- **PROVIDED TEXT**
Of all the ways we could make salt from our brine we chose slowest. This may seem odd at a time when faster is often considered better. We are the tortoise of the salt making world. Have you heard of the Slow Food movement? We embrace it with gusto.
Many salts, usually those from northern climates, are made by burning natural gas or electricity. Salts made in southern climates often form right on the ocean shore. Since we get quite a bit of rain in West Virginia, and we don’t have a coast line, we knew we couldn’t leave it totally exposed, but we didn’t want to use heat generated by fuels. We liked the idea of our salt forming naturally so we chose to use sun-houses, basically greenhouses. We do use a few fans to circulate the air but otherwise the brine is left to the whims of Mother Nature.
Our ancestors used timber, then coal, to stoke huge furnaces that evaporated the brine. They created enormous amounts of salt to supply the meat packers in Cincinnati in the early to mid-1800s. They cared less about taste and more about the preservative properties. Now, taste is more important than preservation. We developed our method to maximize mineral content, and give the salt a more complex, bold flavor.
Here’s how it works
The well: 350 feet deep, pumps brine to the surface from the ancient Iapetus Ocean.
This is our well head. (Not very impressive, is it!)
The tank: The brine is held here before we feed by gravity, through that big hose, into our sun-houses.

- **EXERCISE SET**
1. Please list every proper place name that appears in the salt-making text above.
2. Pick up the salt-making text right after its last sentence and write the next part, in the same voice.

Stored data entries
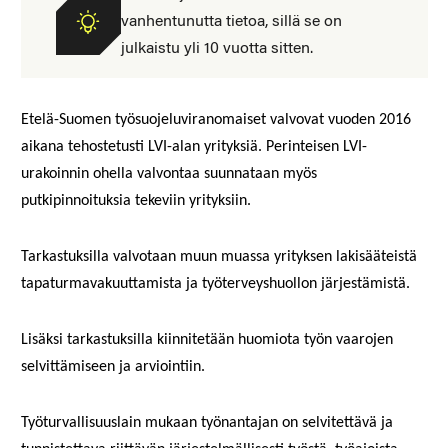
vanhentunutta tietoa, sillä se on
julkaistu yli 10 vuotta sitten.
Etelä-Suomen työsuojeluviranomaiset valvovat vuoden 2016
aikana tehostetusti LVI-alan yrityksiä. Perinteisen LVI-
urakoinnin ohella valvontaa suunnataan myös
putkipinnoituksia tekeviin yrityksiin.
Tarkastuksilla valvotaan muun muassa yrityksen lakisääteistä
tapaturmavakuuttamista ja työterveyshuollon järjestämistä.
Lisäksi tarkastuksilla kiinnitetään huomiota työn vaarojen
selvittämiseen ja arviointiin.
Työturvallisuuslain mukaan työnantajan on selvitettävä ja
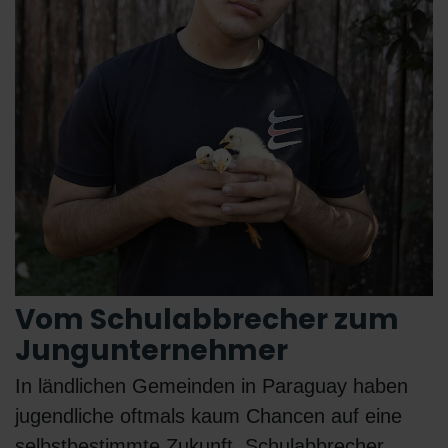
Vom Schulabbrecher zum
Jungunternehmer
In ländlichen Gemeinden in Paraguay haben
jugendliche oftmals kaum Chancen auf eine
selbstbestimmte Zukunft. Schulabbrecher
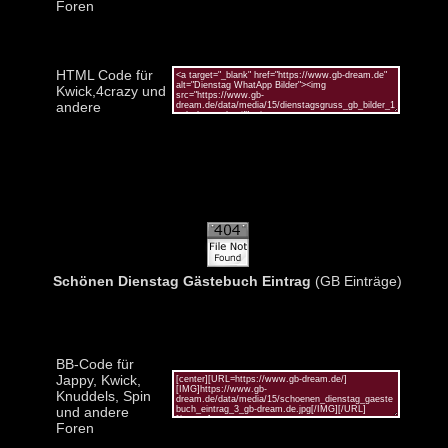
Foren
HTML Code für
Kwick,4crazy und
andere
Schönen Dienstag Gästebuch Eintrag
(GB Einträge)
BB-Code für
Jappy, Kwick,
Knuddels, Spin
und andere
Foren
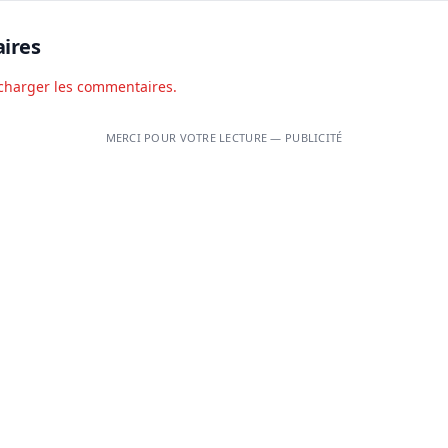
ires
charger les commentaires.
MERCI POUR VOTRE LECTURE — PUBLICITÉ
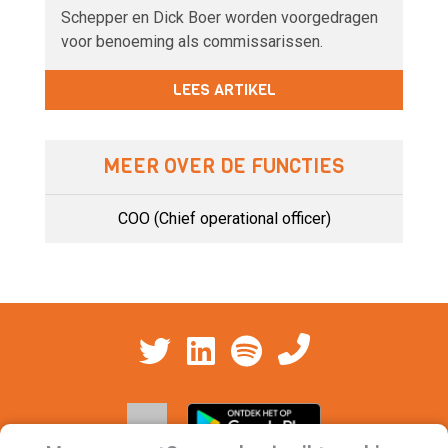
Schepper en Dick Boer worden voorgedragen
voor benoeming als commissarissen.
LEES ARTIKEL
MEER OVER DE FUNCTIES
COO (Chief operational officer)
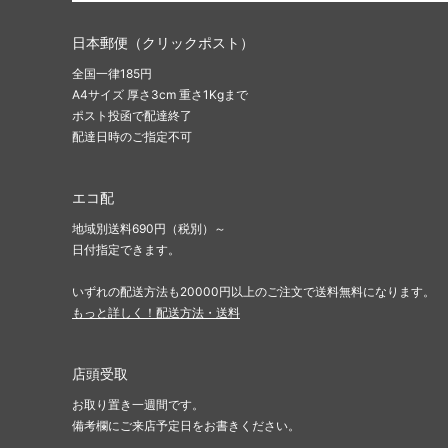
日本郵便（クリックポスト）
全国一律185円
A4サイズ 厚さ3cm 重さ1Kgまで
ポスト投函で配達終了
配達日時のご指定不可
エコ配
地域別送料690円（税別）～
日付指定できます。
いずれの配送方法も20000円以上のご注文で送料無料になります。
もっと詳しく！配送方法・送料
店頭受取
お取り置き一週間です。
備考欄にご来店予定日をお書きください。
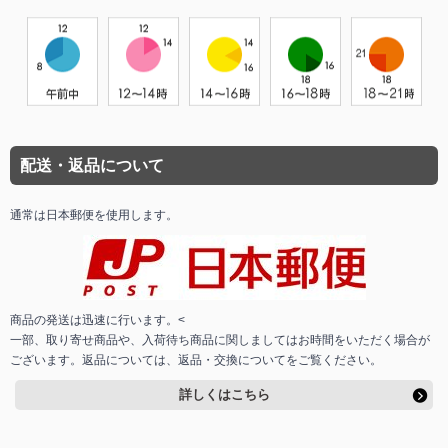
配送・返品について
通常は日本郵便を使用します。
商品の発送は迅速に行います。<
一部、取り寄せ商品や、入荷待ち商品に関しましてはお時間をいただく場合が
ございます。返品については、返品・交換についてをご覧ください。
詳しくはこちら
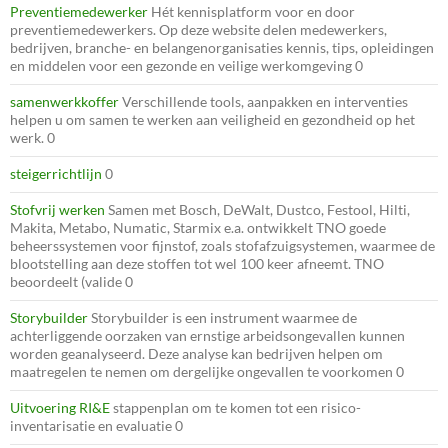
Preventiemedewerker
Hét kennisplatform voor en door
preventiemedewerkers. Op deze website delen medewerkers,
bedrijven, branche- en belangenorganisaties kennis, tips, opleidingen
en middelen voor een gezonde en veilige werkomgeving 0
samenwerkkoffer
Verschillende tools, aanpakken en interventies
helpen u om samen te werken aan veiligheid en gezondheid op het
werk. 0
steigerrichtlijn
0
Stofvrij werken
Samen met Bosch, DeWalt, Dustco, Festool, Hilti,
Makita, Metabo, Numatic, Starmix e.a. ontwikkelt TNO goede
beheerssystemen voor fijnstof, zoals stofafzuigsystemen, waarmee de
blootstelling aan deze stoffen tot wel 100 keer afneemt. TNO
beoordeelt (valide 0
Storybuilder
Storybuilder is een instrument waarmee de
achterliggende oorzaken van ernstige arbeidsongevallen kunnen
worden geanalyseerd. Deze analyse kan bedrijven helpen om
maatregelen te nemen om dergelijke ongevallen te voorkomen 0
Uitvoering RI&E
stappenplan om te komen tot een risico-
inventarisatie en evaluatie 0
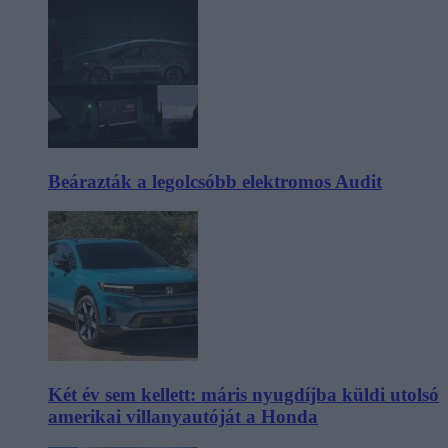
Beárazták a legolcsóbb elektromos Audit
Két év sem kellett: máris nyugdíjba küldi utolsó
amerikai villanyautóját a Honda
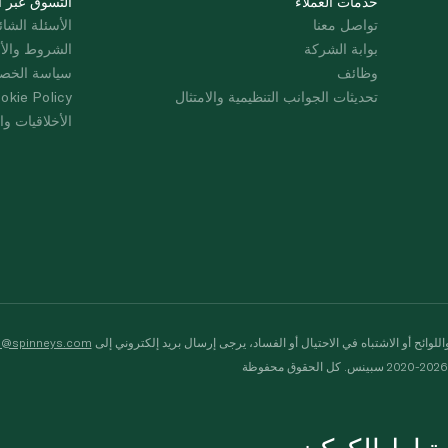
خدمات العملاء
التسوق عبر ا
تواصل معنا
الأسئلة الشائ
بوابة الشركة
الشروط والأ
وظائف
سياسة الخص
تحديثات الجوانب التنظيمية والامتثال
okie Policy
الأخلاقيات وال
لوائح أو الاشتباه في الاحتيال أو الفساد، يرجى إرسال بريد إلكتروني إلى
s@spinneys.com
ظة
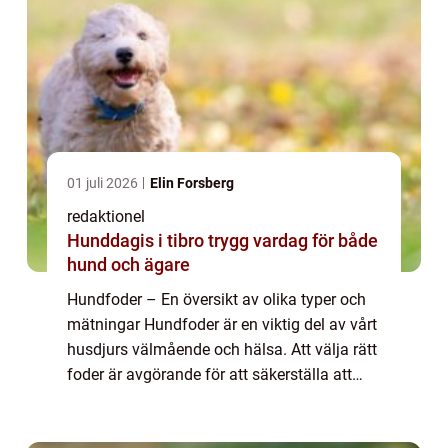
01 juli 2026
Elin Forsberg
redaktionel
Hunddagis i tibro trygg vardag för både
hund och ägare
Hundfoder – En översikt av olika typer och
mätningar Hundfoder är en viktig del av vårt
husdjurs välmående och hälsa. Att välja rätt
foder är avgörande för att säkerställa att
våra hundar får den näring de behöver för
att leva ett friskt och ak...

- **SOLVED TASKS**
1. West Virginia, Cincinnati, the Iapetus Ocean

2.
The sun-houses: The brine evaporates in these beds for about 2 weeks (depending on the weather) before we move it to another sun-house for crystallization.
The crystallization: In just a few days the clear, saturated brine begins to crystallize into perfect, white squares.
The harvest: Once enough salt forms and the crystals are the right size we harvest it with a special birch wood rake, made for us by a local artisan,
The drying: We drain the salt in cotton bags then press out the nigari, which is a liquid mineral by-product, used to make tofu and fresh cheese. It is also called bittern, which comes from its somewhat bitter taste. (Upcoming blog on this stuff)
The clean-sort-package process: We inspect it, sort the crystals by size, grind what is too big, and then package it in jars and bags.
This process takes about 4 weeks from brine to jar in the summer, and much longer in the winter.
Slow, but delicious, every time!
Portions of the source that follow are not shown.